PS: pls don’t forget to give Best Answers, because according to “new rules”
only the asker may give Best Answers.
To me or to anybody else !! —> it’s about keeping people motivated to answer!
michael

As we know, multiples of pi do not change the tan function, so we can rewrite tan(17pi/12) as tan(5pi/12):
tan(5pi/12)
Rewrite tan as sin/cos:
sin(5pi/12) / cos(5pi/12)
Rewrite 5pi/12 as 8pi/12 – 3pi/12:
sin(8pi/12 – 3pi/12) / cos(8pi/12 – 3pi/12)
sin(2pi/3 – pi/4) / cos(2pi/3 – pi/4)
Expand the brackets using the compound angle formula:
[sin(2pi/3)cos(pi/4) – cos(2pi/3)sin(pi/4)] / [cos(2pi/3)cos(pi/4) + sin(2pi/3)sin(pi/4)]
Recall that cos(pi/4) and sin(pi/4) = 1 / sqrt(2):
[sin(2pi/3) * 1/sqrt(2) – cos(2pi/3) * 1/sqrt(2)] / [cos(2pi/3) * 1/sqrt(2) + sin(2pi/3) * 1 / sqrt(2)]

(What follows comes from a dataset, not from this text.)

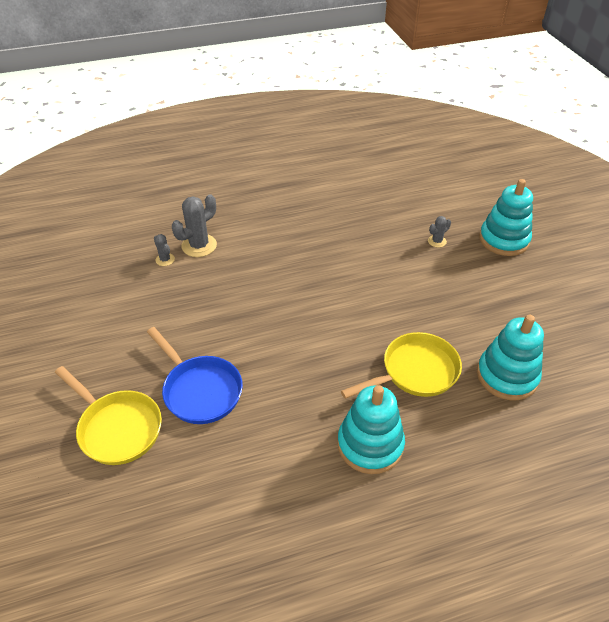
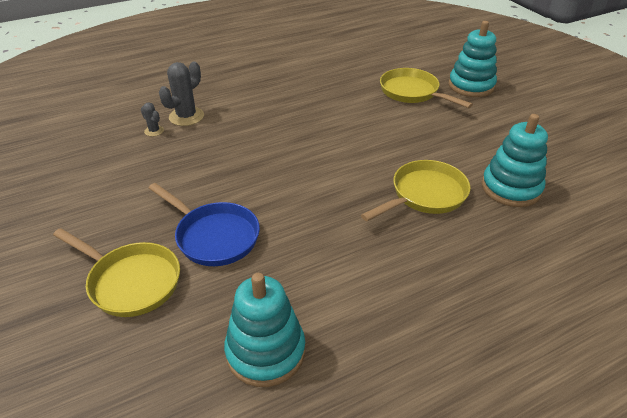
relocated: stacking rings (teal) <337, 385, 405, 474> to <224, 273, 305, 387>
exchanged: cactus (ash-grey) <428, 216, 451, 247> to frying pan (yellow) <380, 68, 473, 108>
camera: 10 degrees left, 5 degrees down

= [sin(2pi/3) – cos(2pi/3)] / [cos(2pi/3) + sin(2pi/3)]
Rewrite the trig functions as half angles:
= [2sin(pi/3)cos(pi/3) – cos^2(pi/3) + sin^2(pi/3)] / [cos^2(pi/3) – sin^2(pi/3) + 2sin(pi/3)cos(pi/3)]
= [sqrt(3) * 1/2 – 1/4 + 3/4] / [-1/4 + 3/4 + sqrt(3) * 1/2]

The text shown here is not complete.